I don't wish to hide anything from you, my allies. The Earth really is on the edge, and we all have to fight as allies to keep it from going under. I'll continue to make my full records public as they come out.
If all goes well, you'll hear more from me. God Save the Earth!
(signed) the Powernaut
24, 31 August and 4 September 2005
Hello, this is the Powernaut. I'll take all your letters, as soon as they come in. Here's what I have so far, from some of the people I work with.
What for you say some boy has Superboy comic book powers? Now my son says you was talking about him. He says we has to go down to Alabama to fight a crisis or something. That's like two days drive from where we live. And that's where my ex-wife lives too. It best be worth it.
(signed) Kent L. Cletus
23 Aug 2005
My ally Kent,
There are indeed crises that science can't detect, but little children may be sensitive to. At some level, you and your son may have saved Alabama and the Earth from the last reality shift!
Thanks for helping fight for the Earth. Please tell your son, he helped the Power Patrol!
(signed) the Powernaut
Daddy says the aliens want to give us happy cereal and make us all happy. I like the new "Firebomb Wisconsin" cereal tin. Thank you for helping the aliens.

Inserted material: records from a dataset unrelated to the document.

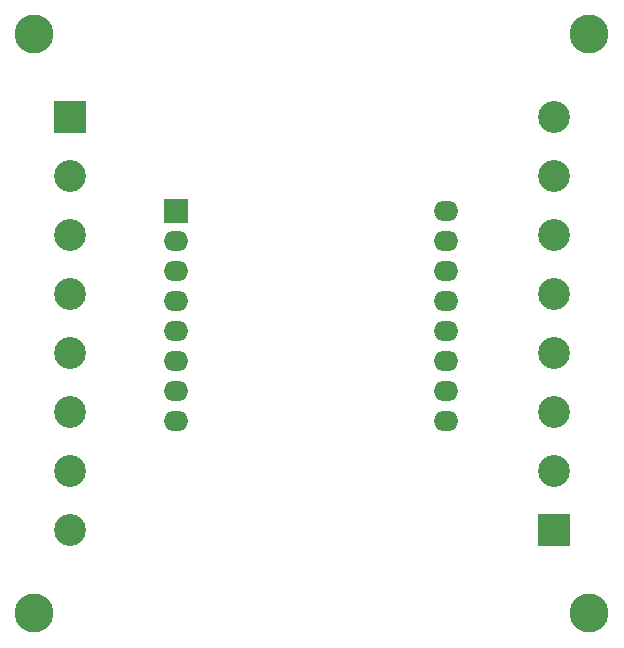
<source format=gbr>
G04 #@! TF.GenerationSoftware,KiCad,Pcbnew,(5.1.5)-3*
G04 #@! TF.CreationDate,2023-11-05T17:35:42+01:00*
G04 #@! TF.ProjectId,wemos_test_board_0,77656d6f-735f-4746-9573-745f626f6172,rev?*
G04 #@! TF.SameCoordinates,Original*
G04 #@! TF.FileFunction,Soldermask,Top*
G04 #@! TF.FilePolarity,Negative*
%FSLAX46Y46*%
G04 Gerber Fmt 4.6, Leading zero omitted, Abs format (unit mm)*
G04 Created by KiCad (PCBNEW (5.1.5)-3) date 2023-11-05 17:35:42*
%MOMM*%
%LPD*%
G04 APERTURE LIST*
%ADD10O,2.100000X1.700000*%
%ADD11R,2.100000X2.100000*%
%ADD12C,2.700000*%
%ADD13R,2.700000X2.700000*%
%ADD14C,3.300000*%
G04 APERTURE END LIST*
D10*
X155860000Y-74000000D03*
X155860000Y-76540000D03*
X155860000Y-79080000D03*
X155860000Y-81620000D03*
X155860000Y-84160000D03*
X155860000Y-86700000D03*
X155860000Y-89240000D03*
X155860000Y-91780000D03*
X133000000Y-91780000D03*
X133000000Y-89240000D03*
X133000000Y-86700000D03*
X133000000Y-84160000D03*
X133000000Y-81620000D03*
X133000000Y-79080000D03*
D11*
X133000000Y-74000000D03*
D10*
X133000000Y-76540000D03*
D12*
X165000000Y-66000000D03*
X165000000Y-71000000D03*
X165000000Y-76000000D03*
X165000000Y-81000000D03*
X165000000Y-86000000D03*
X165000000Y-91000000D03*
X165000000Y-96000000D03*
D13*
X165000000Y-101000000D03*
D12*
X124000000Y-101000000D03*
X124000000Y-96000000D03*
X124000000Y-91000000D03*
X124000000Y-86000000D03*
X124000000Y-81000000D03*
X124000000Y-76000000D03*
X124000000Y-71000000D03*
D13*
X124000000Y-66000000D03*
D14*
X168000000Y-108000000D03*
X121000000Y-108000000D03*
X168000000Y-59000000D03*
X121000000Y-59000000D03*
M02*

</source>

(signed) Calvin S. Ferguson (age 5)
24 Aug 2005
My young ally Calvin,
I don't think the aliens planned any kind of cereal called "Firebomb Wisconsin". I'm glad you like the cereal, but I think humans must have made it up.
And it's fun to talk about firebombing Wisconsin, but it's just pretend fun. It's not real fun. If you really did it, it would hurt people. So don't really do it when you grow up.

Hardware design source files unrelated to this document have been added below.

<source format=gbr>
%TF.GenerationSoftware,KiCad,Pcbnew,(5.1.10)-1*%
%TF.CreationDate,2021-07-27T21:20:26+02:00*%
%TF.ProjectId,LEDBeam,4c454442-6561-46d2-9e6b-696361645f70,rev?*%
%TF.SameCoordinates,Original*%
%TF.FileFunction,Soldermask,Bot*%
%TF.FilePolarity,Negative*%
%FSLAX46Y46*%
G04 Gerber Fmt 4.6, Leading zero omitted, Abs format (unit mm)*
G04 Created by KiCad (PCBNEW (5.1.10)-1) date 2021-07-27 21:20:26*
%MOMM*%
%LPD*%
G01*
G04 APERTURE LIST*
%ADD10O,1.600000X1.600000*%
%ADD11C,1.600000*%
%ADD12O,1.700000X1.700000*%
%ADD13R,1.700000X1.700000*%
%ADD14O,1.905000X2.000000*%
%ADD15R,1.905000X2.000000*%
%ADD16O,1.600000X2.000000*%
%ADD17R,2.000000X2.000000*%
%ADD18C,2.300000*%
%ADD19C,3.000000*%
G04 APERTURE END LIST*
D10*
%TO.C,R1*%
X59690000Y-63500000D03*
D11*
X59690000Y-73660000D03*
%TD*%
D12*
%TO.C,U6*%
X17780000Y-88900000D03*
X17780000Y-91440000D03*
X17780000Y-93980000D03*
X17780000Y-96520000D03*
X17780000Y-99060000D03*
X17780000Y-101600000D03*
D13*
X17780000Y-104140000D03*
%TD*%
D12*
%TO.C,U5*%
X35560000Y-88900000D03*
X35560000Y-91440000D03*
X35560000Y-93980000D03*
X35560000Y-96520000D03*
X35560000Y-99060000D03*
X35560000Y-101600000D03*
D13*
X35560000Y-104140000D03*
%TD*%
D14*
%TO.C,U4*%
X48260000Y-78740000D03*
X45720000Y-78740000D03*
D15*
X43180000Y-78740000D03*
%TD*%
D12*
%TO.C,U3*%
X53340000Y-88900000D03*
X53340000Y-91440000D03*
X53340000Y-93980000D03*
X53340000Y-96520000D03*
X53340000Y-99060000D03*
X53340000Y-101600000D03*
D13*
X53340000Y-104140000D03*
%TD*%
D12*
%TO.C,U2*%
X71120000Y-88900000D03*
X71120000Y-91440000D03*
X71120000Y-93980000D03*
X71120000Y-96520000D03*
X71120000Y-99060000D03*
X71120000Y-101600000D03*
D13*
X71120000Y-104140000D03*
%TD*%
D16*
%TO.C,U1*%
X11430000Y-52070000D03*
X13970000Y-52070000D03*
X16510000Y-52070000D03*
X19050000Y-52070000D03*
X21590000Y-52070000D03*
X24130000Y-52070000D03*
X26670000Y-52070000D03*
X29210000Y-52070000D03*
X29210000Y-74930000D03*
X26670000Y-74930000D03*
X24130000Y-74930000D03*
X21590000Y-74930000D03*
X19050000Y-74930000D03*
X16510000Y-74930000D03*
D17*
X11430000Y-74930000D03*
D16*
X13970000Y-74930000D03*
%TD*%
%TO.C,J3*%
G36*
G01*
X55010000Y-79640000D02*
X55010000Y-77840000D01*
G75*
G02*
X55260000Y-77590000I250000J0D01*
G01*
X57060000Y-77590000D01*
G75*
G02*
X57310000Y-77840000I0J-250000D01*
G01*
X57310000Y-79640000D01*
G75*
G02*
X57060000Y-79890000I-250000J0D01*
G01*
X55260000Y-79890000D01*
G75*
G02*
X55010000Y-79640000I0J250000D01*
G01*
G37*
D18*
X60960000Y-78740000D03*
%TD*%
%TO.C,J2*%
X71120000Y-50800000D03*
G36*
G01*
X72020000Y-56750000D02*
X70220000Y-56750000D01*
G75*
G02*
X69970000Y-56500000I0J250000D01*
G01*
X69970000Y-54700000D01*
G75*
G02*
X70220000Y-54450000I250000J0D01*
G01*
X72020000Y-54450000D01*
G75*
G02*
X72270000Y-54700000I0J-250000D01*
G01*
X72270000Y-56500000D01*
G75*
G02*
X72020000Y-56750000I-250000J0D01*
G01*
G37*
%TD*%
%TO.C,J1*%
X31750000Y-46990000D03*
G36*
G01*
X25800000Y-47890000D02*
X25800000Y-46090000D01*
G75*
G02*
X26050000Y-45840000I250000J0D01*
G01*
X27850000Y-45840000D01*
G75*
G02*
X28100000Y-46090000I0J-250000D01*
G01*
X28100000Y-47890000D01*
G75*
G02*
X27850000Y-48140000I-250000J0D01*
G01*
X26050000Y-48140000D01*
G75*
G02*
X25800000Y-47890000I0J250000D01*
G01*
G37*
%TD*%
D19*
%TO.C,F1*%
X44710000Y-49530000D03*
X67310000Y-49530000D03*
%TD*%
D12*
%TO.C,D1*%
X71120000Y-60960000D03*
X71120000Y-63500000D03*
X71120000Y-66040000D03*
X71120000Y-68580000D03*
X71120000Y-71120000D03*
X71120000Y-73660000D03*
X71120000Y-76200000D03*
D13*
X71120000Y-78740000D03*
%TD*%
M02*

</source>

Thanks for writing. Keep Patrolling!
(signed) the Powernaut
Why do you say I'm only simulated? I feel as real as anyone. Admittedly, I can't remember anything before when the extradimensionals captured me in Wisconsin. But my brother and sister tell me, it must be one of those reality shift memory things.

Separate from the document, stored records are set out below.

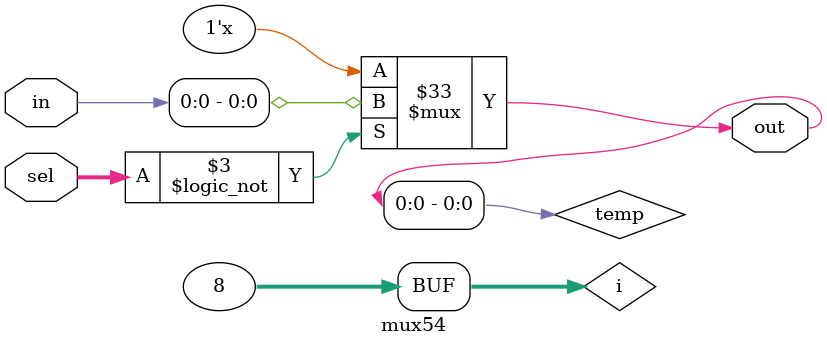
<source format=v>
module mux54 (input [7:0] in,
                              input [2:0] sel,
                              output out);

    reg [7:0] temp;

    integer i;
    always @* begin
        for (i = 0; i < 8; i = i + 1) begin
            if (sel == i)
                temp[i] = in[i];
            else
                temp[i] = 1'bx;
        end
    end 

    assign out = temp;

endmodule

</source>
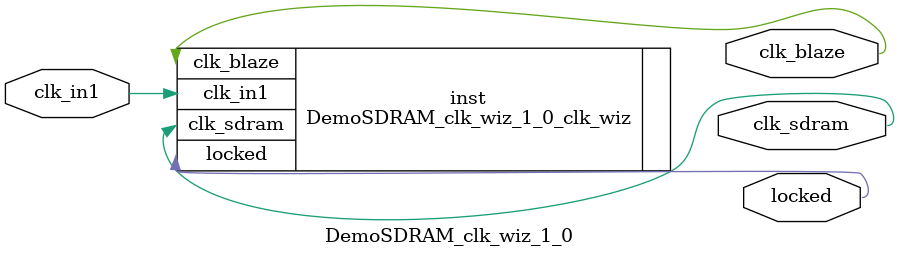
<source format=v>


`timescale 1ps/1ps

(* CORE_GENERATION_INFO = "DemoSDRAM_clk_wiz_1_0,clk_wiz_v5_3_3_0,{component_name=DemoSDRAM_clk_wiz_1_0,use_phase_alignment=true,use_min_o_jitter=false,use_max_i_jitter=false,use_dyn_phase_shift=false,use_inclk_switchover=false,use_dyn_reconfig=false,enable_axi=0,feedback_source=FDBK_AUTO,PRIMITIVE=MMCM,num_out_clk=2,clkin1_period=83.333,clkin2_period=10.0,use_power_down=false,use_reset=false,use_locked=true,use_inclk_stopped=false,feedback_type=SINGLE,CLOCK_MGR_TYPE=NA,manual_override=false}" *)

module DemoSDRAM_clk_wiz_1_0 
 (
  // Clock out ports
  output        clk_blaze,
  output        clk_sdram,
  // Status and control signals
  output        locked,
 // Clock in ports
  input         clk_in1
 );

  DemoSDRAM_clk_wiz_1_0_clk_wiz inst
  (
  // Clock out ports  
  .clk_blaze(clk_blaze),
  .clk_sdram(clk_sdram),
  // Status and control signals               
  .locked(locked),
 // Clock in ports
  .clk_in1(clk_in1)
  );

endmodule

</source>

I tried to find you to talk to you at Mobile. (Thanks for keeping an online diary!) But we had traffic trouble north of town, and you'd gone by then. I only found a weather reporter who'd seen you. That meeting didn't go well... but that's another story.
(signed) Wyatt Ferguson
26 Aug 2005
My ally Wyatt,
The aliens said they were going to bring back anyone who'd disappeared, and was dear to their relatives. Apparently you qualified.